We do this walk and spread awareness for our five year old daughter. She was diagnosed with NS in November of 2019. After multiple ear infections and her body swelling she one night was beyond exhausted and throwing up. By the next morning she was super swollen and her stomach was sticking out. Hospital visit and after many tests she was diagnosed with nephrotic syndrome and we spent four days in the hospital on different meds to bring her edema down. Fast forwArd to February and after many remissions and ultimately a final relapse she was not responding to the high dose of steroids. By now she is complaining of severe stomach pain and begins throwing up bad after Lasik and diuretic at home.
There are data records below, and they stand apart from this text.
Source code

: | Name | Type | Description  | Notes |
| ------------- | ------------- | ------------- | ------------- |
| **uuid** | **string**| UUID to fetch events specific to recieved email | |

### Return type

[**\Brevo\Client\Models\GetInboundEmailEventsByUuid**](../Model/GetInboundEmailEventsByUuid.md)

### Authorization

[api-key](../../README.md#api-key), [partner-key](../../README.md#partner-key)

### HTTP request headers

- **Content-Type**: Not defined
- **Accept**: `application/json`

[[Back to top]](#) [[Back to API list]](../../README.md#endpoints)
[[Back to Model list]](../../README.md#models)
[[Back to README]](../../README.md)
Hospital again for a week stay this time , which was followed by a kidney biopsy and a endoscopy of her stomach . With those tests it was determined she has minimal change disease and ulcers. Which even with her antacids and steroids her stomach was bad and her body was no absorbing her meds there for spilling protein and high doses. She was then put on stomach coating meds and FINALLY after so much pain and edema her body was responding. We are now in May (scary virus time) and she has been in remission for almost two months. We have slowly started tapering her each week a bit more. Her body seems to be responding. We went from 13ml of steroids daily to 3.5 right now and her kidneys seem to be doing good and her body is starting to create its own steroids as we lower the dose. Hoping by the end of June she will be med free , building a immune system and gaining her energy back. As well as loosing some of that steroid weight . Will update In a few months.
Thank you for reading , and donating to help find a cure for so many children who suffer this rare disease.